By M. Francis Mirro
Presidential primary season is upon us, and an immensely important primary at that. Before November, when Americans head for the polls, they will be tasked with choosing the candidate who will oppose current President Donald Trump.
But not every American voter will have an equal say in their state’s primaries. A huge percentage of voters in the United States do not align with either the Democratic Party or the Republican Party. In fact, according to the most recent Gallup poll, voters who identify as “Independent” represent a whopping 42 percent of the electorate, more than either of the two major parties. And yet, when it comes to primaries, independent voters are iced out of this election process entirely in 28 states including New York.

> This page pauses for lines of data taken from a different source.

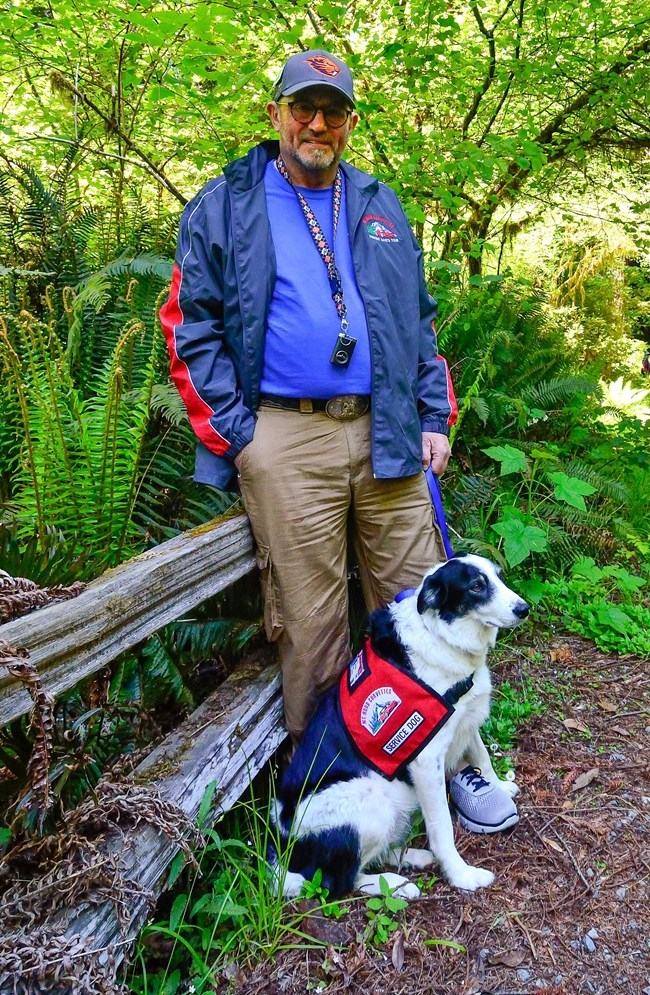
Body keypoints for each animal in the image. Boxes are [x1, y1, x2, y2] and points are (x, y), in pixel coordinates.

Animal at [268, 556, 528, 900]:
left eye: (499, 577)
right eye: (476, 586)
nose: (524, 608)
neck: (441, 636)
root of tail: (283, 847)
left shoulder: (464, 719)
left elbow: (481, 757)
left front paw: (497, 785)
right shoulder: (426, 759)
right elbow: (441, 827)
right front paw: (461, 874)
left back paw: (412, 857)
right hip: (369, 797)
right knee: (336, 882)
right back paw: (394, 884)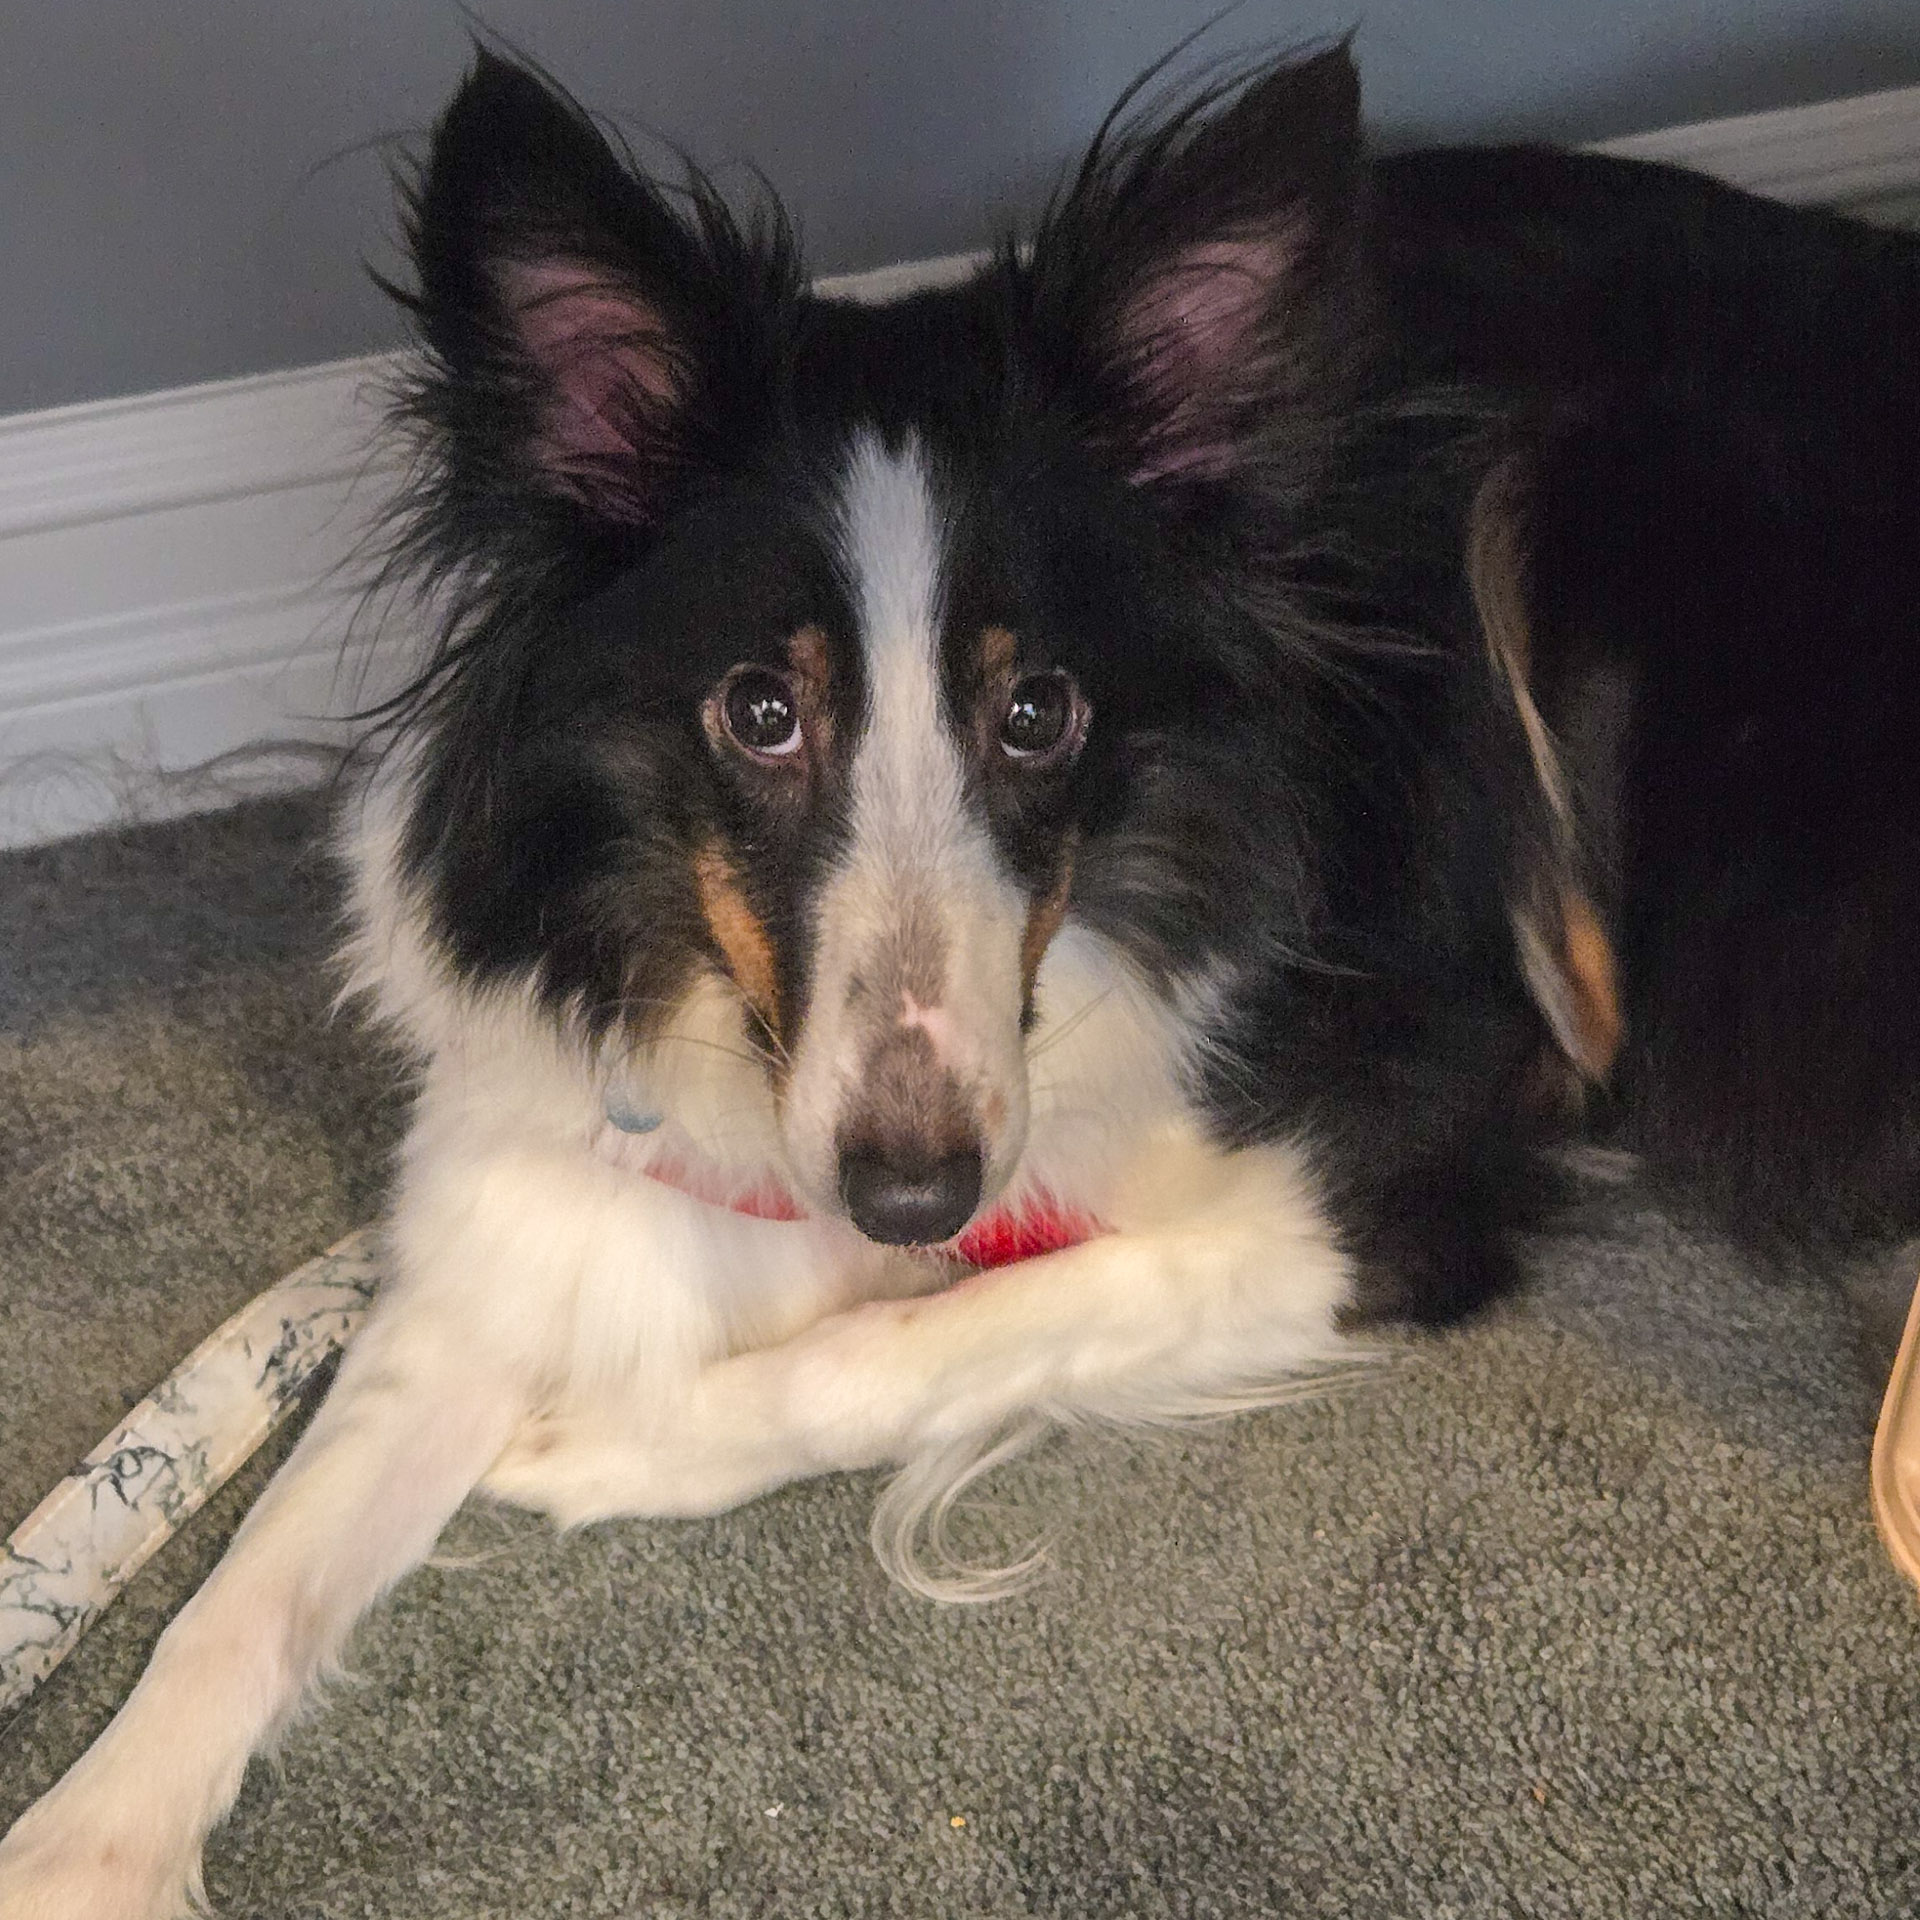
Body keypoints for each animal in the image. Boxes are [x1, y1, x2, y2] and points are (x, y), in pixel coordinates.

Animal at [4, 41, 1917, 1916]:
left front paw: (609, 1441)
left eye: (1040, 710)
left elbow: (934, 1335)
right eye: (758, 710)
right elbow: (253, 1576)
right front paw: (88, 1845)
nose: (913, 1191)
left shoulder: (1386, 1183)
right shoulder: (506, 1208)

New York does not allow Independents to vote in a presidential primary. The only way they can exercise the franchise on Apr. 28 is if they forsake their own affiliation and register as a Democrat (there is, of course, no Republican primary this cycle). This proved a real point of contention in 2016 when the unpopular Hillary Clinton faced the then-upstart Bernie Sanders who carried a large number of Independents in his camp. Yet, Independents were left out in the cold and Clinton, some would argue wrongly, won New York State.
Independents are often erroneously believed to be centrist or moderates. But this is a fallacy; Independents range the spectrum but choose, for one reason or another, not to align with either party. I myself identify as a Progressive, typically associated purely with the Democrats, but have registered consistently as an Independent. I do so for the same reason many others do: while one party may better represent my values, both are inherently flawed, corrupted and demonstrably inept at passing direly needed legislation.
But disillusionment with the two-party system should not preclude voters from participation. In fact, I’d argue that disillusionment makes the voters better suited to make educated decisions. Holding no allegiance to party dogma or to a candidate brandishing a largely meaningless letter next to their names, Independent votes will gravitate towards political ends more in line with specific goals and ideals rather than superficial party loyalty.
The general election, however, is open to Independent voters, meaning that while they often don’t have a say in choosing either candidate, they are very much a part of the contest that weighs those candidates against one another on the national stage. But how can a state like New York with closed primaries properly measure how a candidate will do in a general election when the nation’s largest voter block is not able to express their preference? This is how we end up with stale, uninspiring and largely unlikeable candidates; when we value the maintenance of the establishment, the stability of the two-party system, over the actual preferences of voters.
While New York, since 2016, has made great strides in how and when people can register to vote, it still actively suppresses the franchise for a massive number of voters in an essential election. This not only reduces and discourages political activity and decreases the mandate of a selected presidential candidate, but it also provides an inaccurate representation of where the electorate aligns which skews campaign and election outlooks even further in the future.
New York, and 27 other states, needs to wake up and join the new millennium. The two-party system has proved utterly insufficient as humans are not binary creatures. The primary system needs to be opened up and Independents need to be encouraged to vote for their interests, rather than being corralled into one party line or another.